WORK ORDER –
Give back the data below exactly, with every line kept the same.

Collected data entries –
================================

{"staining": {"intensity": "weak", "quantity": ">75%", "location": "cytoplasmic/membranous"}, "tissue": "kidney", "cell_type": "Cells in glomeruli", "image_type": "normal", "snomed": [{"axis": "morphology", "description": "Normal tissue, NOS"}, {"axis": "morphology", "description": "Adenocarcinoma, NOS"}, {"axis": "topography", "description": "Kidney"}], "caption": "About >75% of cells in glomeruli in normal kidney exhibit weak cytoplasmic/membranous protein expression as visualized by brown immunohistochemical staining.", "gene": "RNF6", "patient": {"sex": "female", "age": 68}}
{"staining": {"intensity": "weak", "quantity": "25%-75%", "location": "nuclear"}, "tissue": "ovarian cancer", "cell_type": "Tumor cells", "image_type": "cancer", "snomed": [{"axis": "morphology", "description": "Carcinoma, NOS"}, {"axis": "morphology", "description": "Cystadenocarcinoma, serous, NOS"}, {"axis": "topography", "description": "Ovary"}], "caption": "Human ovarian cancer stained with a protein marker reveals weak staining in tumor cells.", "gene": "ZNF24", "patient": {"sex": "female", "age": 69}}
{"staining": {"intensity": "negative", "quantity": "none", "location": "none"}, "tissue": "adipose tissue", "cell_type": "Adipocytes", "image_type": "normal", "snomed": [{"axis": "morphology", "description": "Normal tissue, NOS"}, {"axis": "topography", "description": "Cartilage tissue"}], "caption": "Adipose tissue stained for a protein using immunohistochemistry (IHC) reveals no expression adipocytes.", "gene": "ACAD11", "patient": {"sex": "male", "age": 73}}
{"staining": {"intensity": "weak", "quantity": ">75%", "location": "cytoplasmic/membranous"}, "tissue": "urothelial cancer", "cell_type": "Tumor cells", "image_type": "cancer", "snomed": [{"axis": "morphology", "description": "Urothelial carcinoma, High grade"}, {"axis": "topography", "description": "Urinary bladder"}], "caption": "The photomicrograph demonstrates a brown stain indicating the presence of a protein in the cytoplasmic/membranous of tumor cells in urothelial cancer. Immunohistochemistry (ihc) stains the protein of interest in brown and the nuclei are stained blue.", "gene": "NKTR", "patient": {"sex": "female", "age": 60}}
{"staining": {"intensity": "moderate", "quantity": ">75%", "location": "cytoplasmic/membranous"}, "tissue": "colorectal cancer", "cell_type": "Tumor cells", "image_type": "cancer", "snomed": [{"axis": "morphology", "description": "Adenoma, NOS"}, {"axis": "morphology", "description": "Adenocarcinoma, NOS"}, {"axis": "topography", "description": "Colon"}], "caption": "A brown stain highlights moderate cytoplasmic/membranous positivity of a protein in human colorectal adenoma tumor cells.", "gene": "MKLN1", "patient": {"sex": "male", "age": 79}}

================================

SOLUTION FOR THIS PROBLEM –
{"staining": {"intensity": "weak", "quantity": ">75%", "location": "cytoplasmic/membranous"}, "tissue": "kidney", "cell_type": "Cells in glomeruli", "image_type": "normal", "snomed": [{"axis": "morphology", "description": "Normal tissue, NOS"}, {"axis": "morphology", "description": "Adenocarcinoma, NOS"}, {"axis": "topography", "description": "Kidney"}], "caption": "About >75% of cells in glomeruli in normal kidney exhibit weak cytoplasmic/membranous protein expression as visualized by brown immunohistochemical staining.", "gene": "RNF6", "patient": {"sex": "female", "age": 68}}
{"staining": {"intensity": "weak", "quantity": "25%-75%", "location": "nuclear"}, "tissue": "ovarian cancer", "cell_type": "Tumor cells", "image_type": "cancer", "snomed": [{"axis": "morphology", "description": "Carcinoma, NOS"}, {"axis": "morphology", "description": "Cystadenocarcinoma, serous, NOS"}, {"axis": "topography", "description": "Ovary"}], "caption": "Human ovarian cancer stained with a protein marker reveals weak staining in tumor cells.", "gene": "ZNF24", "patient": {"sex": "female", "age": 69}}
{"staining": {"intensity": "negative", "quantity": "none", "location": "none"}, "tissue": "adipose tissue", "cell_type": "Adipocytes", "image_type": "normal", "snomed": [{"axis": "morphology", "description": "Normal tissue, NOS"}, {"axis": "topography", "description": "Cartilage tissue"}], "caption": "Adipose tissue stained for a protein using immunohistochemistry (IHC) reveals no expression adipocytes.", "gene": "ACAD11", "patient": {"sex": "male", "age": 73}}
{"staining": {"intensity": "weak", "quantity": ">75%", "location": "cytoplasmic/membranous"}, "tissue": "urothelial cancer", "cell_type": "Tumor cells", "image_type": "cancer", "snomed": [{"axis": "morphology", "description": "Urothelial carcinoma, High grade"}, {"axis": "topography", "description": "Urinary bladder"}], "caption": "The photomicrograph demonstrates a brown stain indicating the presence of a protein in the cytoplasmic/membranous of tumor cells in urothelial cancer. Immunohistochemistry (ihc) stains the protein of interest in brown and the nuclei are stained blue.", "gene": "NKTR", "patient": {"sex": "female", "age": 60}}
{"staining": {"intensity": "moderate", "quantity": ">75%", "location": "cytoplasmic/membranous"}, "tissue": "colorectal cancer", "cell_type": "Tumor cells", "image_type": "cancer", "snomed": [{"axis": "morphology", "description": "Adenoma, NOS"}, {"axis": "morphology", "description": "Adenocarcinoma, NOS"}, {"axis": "topography", "description": "Colon"}], "caption": "A brown stain highlights moderate cytoplasmic/membranous positivity of a protein in human colorectal adenoma tumor cells.", "gene": "MKLN1", "patient": {"sex": "male", "age": 79}}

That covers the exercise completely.